September 19, 2008 Comments off

I picked this book up out of curiosity, with no specific expectations. I’ve never seen the film. I did think that it would be good to read fantasy written by someone from outside the West. In that I was not disappointed.

A healthy pensioner in shorts with a video camera – that’s the prosperity of the West.” You don’t get quotes like that in the usual run of fantasy books.

I enjoy books that present you with their setting once, and then get on with exploring what is happening to the characters within that setting. The Night Watch is one such book. Set in modern day Moscow, it concerns Anton, a lowly member of the Night Watch. Their duty is to keep tabs on vampires, werewolves and other agents of the Dark. Not eliminate, but license and control. The Night Watch is similar to books by Kim Wilkins and Jason Nahrung, the melding of the modern and the supernatural in a believable, compelling, and everyday sort of way.

This book is sufficiently different, having emerged from modern Russia rather than a Western University. The Russian humour of the characters may escape some readers, so allow me to help by showing example of the following Russian joke.

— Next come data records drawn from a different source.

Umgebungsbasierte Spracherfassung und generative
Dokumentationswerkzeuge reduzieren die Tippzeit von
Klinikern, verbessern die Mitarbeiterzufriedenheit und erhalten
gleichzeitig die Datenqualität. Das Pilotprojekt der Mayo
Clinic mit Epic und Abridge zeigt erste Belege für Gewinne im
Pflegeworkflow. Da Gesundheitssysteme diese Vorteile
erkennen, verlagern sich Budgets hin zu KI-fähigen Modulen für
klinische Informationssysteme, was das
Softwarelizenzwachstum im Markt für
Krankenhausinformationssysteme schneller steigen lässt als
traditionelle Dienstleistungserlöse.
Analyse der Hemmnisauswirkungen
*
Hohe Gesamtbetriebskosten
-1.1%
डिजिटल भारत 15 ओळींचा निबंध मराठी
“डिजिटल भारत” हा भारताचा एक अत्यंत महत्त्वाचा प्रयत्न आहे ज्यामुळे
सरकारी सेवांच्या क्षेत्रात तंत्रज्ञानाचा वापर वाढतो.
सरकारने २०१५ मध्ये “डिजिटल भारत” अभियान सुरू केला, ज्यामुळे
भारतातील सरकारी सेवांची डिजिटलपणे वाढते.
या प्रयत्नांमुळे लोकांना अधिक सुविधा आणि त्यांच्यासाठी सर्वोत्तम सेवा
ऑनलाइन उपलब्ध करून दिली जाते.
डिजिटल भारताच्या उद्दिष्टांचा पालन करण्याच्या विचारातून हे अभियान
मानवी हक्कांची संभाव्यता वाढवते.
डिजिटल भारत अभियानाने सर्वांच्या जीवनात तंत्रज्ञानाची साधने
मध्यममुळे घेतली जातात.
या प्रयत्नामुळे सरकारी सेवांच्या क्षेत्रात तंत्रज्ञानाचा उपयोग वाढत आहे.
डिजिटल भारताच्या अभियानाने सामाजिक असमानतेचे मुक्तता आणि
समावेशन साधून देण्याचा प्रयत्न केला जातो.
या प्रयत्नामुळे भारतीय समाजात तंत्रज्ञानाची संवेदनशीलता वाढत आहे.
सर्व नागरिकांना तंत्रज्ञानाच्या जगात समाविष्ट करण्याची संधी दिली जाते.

In the immediate aftermath of Chernobyl, the critical need to seal the destroyed reactor in concrete. A series of robots were sent up to do the work. The American robot failed after ten minutes. The Japanese robot failed after twenty minutes. Finally, they sent up a Russian robot. After two hours, the Russian robot was still working, so the supervisor called up “Private Ivanov! You may now come down for a twenty minute cigarette break!”

Now you know all you need to about Russian humour.

If all The Night Watch were was an interesting perspective it would be a mere curio. Luckily the story is worth following, and the characters interesting. A Cold War version of the X-Files might look something like this. I liked it.